**GIVEN TEXT**

::::::::

Fig. 2 Previous supramolecular iridium-catalysed meta-C–H bond borylation of pyridines (top, left), ORTEP of [ZnTPP ⊂ DMF] determined by single-crystal X-ray diffraction studies (thermal ellipsoids at 50% probability, all hydrogen atoms are omitted, top, right), and current re-purposed supramolecular iridium-catalysed ortho-C–H borylation of benzamides with the PM3-minimized molecular modelling for a plausible intermediate (the methyl groups on the boryl ligand and all hydrogen atoms except those of the amide in the substrate were omitted). Previous iridium-catalysed C–H borylation of both pyridines and benzamides with the same ligand and the same meta-selectivity (bottom). B₂pin₂ = bis(pinacolato)diboron, B = (pinacolato)boron.

::::::::

**Records excerpted from a collection**
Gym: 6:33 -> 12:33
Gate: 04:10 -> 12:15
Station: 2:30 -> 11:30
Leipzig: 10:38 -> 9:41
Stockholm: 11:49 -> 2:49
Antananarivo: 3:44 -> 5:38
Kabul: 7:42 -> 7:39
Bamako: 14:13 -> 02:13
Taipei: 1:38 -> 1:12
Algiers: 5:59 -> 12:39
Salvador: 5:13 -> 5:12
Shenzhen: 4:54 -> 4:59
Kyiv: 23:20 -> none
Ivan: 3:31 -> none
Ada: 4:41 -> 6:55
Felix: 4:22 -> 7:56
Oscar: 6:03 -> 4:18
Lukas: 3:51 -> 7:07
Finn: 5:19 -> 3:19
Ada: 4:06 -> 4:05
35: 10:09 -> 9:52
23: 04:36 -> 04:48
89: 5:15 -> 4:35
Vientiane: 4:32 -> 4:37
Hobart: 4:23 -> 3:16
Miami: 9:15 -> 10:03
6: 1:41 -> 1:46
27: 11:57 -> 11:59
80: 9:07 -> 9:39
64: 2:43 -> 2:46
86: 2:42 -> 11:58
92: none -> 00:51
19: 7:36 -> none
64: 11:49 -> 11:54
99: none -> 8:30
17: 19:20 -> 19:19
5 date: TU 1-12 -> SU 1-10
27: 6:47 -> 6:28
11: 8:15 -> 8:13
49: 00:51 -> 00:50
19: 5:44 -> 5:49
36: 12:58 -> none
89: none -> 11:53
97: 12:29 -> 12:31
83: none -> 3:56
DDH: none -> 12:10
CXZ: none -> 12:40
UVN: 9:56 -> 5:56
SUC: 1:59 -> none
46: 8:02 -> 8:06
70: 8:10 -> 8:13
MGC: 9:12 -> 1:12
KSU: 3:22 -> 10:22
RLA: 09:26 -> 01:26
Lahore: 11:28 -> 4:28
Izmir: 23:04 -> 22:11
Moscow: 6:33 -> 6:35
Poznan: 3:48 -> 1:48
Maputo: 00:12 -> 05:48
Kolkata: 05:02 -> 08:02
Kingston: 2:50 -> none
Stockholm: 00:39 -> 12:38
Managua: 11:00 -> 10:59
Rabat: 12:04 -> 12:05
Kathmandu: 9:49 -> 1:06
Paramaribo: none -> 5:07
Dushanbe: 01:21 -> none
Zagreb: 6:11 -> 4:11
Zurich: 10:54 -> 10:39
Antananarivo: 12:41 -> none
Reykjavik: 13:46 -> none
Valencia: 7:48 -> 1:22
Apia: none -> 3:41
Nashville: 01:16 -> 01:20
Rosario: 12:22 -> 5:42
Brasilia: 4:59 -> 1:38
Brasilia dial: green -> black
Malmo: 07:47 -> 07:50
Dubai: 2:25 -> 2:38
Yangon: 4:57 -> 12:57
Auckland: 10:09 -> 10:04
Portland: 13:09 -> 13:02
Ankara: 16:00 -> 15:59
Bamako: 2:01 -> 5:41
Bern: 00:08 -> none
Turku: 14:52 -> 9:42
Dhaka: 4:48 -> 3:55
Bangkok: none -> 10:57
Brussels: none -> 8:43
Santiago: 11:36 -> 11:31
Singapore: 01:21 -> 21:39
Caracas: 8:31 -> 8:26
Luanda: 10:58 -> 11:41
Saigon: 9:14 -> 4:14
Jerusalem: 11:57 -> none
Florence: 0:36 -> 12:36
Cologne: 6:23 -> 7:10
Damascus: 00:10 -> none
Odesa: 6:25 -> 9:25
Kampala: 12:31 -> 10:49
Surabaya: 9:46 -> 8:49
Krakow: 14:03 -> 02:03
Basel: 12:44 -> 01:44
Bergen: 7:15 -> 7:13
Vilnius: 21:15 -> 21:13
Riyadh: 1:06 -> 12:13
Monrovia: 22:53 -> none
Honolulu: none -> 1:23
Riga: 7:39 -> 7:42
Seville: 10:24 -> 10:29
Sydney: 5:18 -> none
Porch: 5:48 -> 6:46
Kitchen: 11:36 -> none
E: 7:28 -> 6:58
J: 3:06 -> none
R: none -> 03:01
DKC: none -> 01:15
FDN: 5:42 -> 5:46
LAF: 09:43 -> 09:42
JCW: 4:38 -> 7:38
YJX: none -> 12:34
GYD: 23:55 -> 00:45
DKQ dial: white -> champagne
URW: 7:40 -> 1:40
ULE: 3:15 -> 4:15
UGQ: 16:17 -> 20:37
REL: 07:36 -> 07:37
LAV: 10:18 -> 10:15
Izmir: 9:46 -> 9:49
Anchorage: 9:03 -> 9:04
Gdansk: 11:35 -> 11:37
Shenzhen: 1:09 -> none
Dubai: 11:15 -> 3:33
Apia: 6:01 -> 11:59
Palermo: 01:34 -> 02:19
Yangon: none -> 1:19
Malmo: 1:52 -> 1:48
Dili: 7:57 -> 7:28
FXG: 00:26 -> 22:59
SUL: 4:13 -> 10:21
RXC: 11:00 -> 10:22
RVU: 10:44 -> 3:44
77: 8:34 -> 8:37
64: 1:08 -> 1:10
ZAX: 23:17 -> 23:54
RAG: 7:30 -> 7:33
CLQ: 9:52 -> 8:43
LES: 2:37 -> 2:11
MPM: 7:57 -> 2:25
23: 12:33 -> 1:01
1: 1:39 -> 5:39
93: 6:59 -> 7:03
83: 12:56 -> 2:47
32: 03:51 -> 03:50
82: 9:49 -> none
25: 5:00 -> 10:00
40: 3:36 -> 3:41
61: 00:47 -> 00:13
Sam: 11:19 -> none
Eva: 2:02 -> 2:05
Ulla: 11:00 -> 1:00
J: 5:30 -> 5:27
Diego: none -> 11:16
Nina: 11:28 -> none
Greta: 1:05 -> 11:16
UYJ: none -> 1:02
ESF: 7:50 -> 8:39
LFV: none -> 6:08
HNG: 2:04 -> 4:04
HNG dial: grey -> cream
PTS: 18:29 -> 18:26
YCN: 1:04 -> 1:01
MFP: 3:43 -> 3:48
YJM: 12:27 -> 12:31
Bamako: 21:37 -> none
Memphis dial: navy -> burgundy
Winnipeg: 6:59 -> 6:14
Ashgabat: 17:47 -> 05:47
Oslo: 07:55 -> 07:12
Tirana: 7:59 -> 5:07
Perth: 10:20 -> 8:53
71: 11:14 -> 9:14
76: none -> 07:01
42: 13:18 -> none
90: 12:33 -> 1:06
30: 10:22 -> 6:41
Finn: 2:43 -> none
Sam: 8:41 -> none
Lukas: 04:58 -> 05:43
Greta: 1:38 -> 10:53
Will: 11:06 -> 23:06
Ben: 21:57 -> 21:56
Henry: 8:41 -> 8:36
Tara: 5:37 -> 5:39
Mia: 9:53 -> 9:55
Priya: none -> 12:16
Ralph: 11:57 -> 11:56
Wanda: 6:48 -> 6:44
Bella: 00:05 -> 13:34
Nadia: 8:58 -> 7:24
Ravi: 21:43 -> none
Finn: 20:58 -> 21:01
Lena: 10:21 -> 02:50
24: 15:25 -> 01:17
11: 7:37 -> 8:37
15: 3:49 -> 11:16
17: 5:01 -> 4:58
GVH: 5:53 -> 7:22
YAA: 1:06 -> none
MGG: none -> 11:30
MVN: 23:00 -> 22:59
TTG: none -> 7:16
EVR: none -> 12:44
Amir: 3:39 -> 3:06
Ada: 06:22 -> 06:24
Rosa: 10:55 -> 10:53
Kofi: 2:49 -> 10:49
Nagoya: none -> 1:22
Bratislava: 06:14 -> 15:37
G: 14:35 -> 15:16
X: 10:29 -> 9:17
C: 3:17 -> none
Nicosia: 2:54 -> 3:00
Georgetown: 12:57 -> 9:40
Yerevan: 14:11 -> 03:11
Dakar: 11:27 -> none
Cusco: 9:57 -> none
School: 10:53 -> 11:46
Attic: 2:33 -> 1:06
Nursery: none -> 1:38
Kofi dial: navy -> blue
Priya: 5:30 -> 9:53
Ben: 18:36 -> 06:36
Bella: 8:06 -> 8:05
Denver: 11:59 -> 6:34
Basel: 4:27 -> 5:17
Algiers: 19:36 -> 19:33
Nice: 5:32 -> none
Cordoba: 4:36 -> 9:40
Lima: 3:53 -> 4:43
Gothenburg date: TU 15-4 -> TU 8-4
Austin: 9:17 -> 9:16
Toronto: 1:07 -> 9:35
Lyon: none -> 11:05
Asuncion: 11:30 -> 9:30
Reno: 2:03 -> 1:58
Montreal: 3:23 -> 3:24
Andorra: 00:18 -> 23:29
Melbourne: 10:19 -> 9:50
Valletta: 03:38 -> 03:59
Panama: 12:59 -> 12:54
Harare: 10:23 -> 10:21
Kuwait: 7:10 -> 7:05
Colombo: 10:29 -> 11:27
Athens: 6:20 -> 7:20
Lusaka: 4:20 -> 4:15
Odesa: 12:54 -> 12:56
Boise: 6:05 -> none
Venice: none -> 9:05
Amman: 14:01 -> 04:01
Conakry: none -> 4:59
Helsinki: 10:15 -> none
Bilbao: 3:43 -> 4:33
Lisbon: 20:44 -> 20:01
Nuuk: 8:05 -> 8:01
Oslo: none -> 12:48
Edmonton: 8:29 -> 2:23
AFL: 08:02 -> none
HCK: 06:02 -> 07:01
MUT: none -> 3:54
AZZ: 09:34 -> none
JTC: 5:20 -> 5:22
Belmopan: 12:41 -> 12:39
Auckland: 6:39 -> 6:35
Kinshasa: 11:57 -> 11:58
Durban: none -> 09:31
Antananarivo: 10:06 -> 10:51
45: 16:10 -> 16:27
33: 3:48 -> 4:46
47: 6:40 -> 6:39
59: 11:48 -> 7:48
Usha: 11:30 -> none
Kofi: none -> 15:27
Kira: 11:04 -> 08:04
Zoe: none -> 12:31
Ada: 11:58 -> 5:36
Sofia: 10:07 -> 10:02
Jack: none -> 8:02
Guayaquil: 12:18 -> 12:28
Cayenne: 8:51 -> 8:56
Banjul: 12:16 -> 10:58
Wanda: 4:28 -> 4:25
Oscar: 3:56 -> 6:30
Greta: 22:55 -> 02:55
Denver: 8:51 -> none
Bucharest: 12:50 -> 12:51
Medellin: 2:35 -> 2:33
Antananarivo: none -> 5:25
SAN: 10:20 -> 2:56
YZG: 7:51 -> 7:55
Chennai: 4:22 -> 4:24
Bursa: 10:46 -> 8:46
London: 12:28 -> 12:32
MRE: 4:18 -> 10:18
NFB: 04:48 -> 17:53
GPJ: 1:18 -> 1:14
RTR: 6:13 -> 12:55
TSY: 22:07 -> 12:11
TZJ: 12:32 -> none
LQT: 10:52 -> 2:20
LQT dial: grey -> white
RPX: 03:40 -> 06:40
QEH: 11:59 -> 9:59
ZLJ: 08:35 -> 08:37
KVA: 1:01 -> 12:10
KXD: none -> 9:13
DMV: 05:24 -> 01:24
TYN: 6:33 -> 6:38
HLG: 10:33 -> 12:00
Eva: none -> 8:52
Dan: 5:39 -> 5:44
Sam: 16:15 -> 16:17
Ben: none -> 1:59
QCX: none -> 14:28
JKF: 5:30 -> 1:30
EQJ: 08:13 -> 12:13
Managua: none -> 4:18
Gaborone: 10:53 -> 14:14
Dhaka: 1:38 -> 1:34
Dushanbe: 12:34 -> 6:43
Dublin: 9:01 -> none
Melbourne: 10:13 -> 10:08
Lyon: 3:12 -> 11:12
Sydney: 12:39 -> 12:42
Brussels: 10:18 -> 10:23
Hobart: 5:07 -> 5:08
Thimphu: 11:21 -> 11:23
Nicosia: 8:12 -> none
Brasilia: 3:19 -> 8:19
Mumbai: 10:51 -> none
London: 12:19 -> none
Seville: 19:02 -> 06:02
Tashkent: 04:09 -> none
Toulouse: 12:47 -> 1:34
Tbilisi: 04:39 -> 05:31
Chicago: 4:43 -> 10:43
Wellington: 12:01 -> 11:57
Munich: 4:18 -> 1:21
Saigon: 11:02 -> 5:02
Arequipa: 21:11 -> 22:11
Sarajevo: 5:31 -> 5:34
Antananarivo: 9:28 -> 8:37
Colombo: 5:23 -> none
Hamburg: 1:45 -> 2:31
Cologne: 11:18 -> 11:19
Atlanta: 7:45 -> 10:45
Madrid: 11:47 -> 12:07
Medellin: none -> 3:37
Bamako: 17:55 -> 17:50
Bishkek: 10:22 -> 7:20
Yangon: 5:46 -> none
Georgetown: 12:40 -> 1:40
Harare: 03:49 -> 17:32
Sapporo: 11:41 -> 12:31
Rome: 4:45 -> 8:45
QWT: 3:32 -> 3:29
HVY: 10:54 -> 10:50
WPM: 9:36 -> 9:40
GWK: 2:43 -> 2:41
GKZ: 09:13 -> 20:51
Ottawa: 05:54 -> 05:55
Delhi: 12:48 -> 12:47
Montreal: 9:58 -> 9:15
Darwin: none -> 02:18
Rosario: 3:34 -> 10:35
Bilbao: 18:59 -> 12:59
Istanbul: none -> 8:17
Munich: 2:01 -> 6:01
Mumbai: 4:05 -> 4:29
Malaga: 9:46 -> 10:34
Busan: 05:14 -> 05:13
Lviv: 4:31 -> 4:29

::::::::

**WHAT IS BEING ASKED**
According to the figure caption, at what probability are the thermal ellipsoids shown in the ORTEP of [ZnTPP ⊂ DMF]? The listing has no connection to the text.

**RESULT OF THIS EXERCISE**
50% probability.